__Directions__.
Report how many lines in the entries below have the word "Vendéglátóipari" in them, and give no other words.

::: Study material :::

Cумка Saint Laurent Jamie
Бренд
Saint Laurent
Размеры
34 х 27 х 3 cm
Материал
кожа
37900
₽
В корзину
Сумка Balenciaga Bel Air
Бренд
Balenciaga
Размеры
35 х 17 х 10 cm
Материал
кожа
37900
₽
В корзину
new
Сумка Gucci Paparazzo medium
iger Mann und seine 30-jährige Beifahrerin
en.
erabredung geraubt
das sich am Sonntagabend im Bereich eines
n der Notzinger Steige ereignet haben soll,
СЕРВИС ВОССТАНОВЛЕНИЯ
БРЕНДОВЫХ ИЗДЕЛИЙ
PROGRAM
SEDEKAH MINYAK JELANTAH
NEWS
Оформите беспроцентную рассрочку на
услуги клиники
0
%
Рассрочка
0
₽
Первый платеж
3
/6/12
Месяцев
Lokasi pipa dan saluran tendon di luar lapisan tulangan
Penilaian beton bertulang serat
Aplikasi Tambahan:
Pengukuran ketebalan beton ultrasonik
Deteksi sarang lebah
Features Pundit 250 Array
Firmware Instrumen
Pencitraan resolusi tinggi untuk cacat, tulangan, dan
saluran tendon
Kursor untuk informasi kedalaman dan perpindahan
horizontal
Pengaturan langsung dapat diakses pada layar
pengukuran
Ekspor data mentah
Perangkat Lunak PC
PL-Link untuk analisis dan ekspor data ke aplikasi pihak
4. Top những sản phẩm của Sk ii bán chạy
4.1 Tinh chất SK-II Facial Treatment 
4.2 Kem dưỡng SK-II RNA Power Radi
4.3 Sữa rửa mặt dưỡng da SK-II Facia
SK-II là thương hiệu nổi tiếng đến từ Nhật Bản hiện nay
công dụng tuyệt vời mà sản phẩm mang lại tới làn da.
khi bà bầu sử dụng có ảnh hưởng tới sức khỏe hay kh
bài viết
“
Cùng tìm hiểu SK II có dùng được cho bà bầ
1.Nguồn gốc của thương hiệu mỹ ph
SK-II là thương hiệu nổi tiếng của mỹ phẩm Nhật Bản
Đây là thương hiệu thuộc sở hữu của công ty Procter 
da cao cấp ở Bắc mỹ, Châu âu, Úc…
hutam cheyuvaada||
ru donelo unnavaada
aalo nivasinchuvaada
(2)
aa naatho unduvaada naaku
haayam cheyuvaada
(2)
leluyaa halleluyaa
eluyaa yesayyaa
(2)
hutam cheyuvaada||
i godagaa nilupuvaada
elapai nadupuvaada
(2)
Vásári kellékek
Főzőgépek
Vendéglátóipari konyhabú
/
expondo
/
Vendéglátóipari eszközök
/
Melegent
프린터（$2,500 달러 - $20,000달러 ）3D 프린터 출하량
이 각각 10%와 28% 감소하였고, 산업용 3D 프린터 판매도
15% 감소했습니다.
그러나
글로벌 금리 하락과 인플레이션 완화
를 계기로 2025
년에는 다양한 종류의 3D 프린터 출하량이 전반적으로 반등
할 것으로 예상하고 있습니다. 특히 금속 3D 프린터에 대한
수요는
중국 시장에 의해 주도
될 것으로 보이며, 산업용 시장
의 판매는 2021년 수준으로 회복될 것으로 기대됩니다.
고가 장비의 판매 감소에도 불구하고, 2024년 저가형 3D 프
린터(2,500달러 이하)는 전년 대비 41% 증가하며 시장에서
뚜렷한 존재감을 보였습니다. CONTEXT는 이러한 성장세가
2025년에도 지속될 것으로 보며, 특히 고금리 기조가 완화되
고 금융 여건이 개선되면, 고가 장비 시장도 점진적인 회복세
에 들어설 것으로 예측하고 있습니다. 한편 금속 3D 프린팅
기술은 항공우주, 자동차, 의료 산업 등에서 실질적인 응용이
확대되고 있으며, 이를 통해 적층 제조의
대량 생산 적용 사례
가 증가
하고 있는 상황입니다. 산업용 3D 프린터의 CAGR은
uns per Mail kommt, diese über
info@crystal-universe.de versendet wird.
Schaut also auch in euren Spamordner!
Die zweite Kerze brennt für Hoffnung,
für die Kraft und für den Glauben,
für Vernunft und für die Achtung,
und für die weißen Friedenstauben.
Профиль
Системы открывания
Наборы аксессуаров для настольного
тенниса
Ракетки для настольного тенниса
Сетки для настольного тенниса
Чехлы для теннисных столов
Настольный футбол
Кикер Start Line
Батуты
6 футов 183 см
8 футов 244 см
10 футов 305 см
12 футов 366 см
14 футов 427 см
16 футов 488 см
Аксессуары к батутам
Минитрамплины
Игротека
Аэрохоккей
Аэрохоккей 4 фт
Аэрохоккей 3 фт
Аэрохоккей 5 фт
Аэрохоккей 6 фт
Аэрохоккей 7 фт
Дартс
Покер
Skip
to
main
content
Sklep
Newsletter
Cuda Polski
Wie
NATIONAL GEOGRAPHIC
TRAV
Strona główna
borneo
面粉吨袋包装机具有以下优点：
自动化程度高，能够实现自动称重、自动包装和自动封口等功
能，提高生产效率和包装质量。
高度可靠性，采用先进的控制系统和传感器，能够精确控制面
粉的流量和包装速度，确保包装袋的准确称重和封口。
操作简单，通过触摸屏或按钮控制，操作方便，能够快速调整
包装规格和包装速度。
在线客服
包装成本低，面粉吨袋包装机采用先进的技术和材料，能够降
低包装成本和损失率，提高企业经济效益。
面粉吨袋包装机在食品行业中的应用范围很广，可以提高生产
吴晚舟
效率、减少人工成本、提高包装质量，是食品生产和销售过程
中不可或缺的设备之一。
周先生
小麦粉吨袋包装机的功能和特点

:::

__Reply__.
2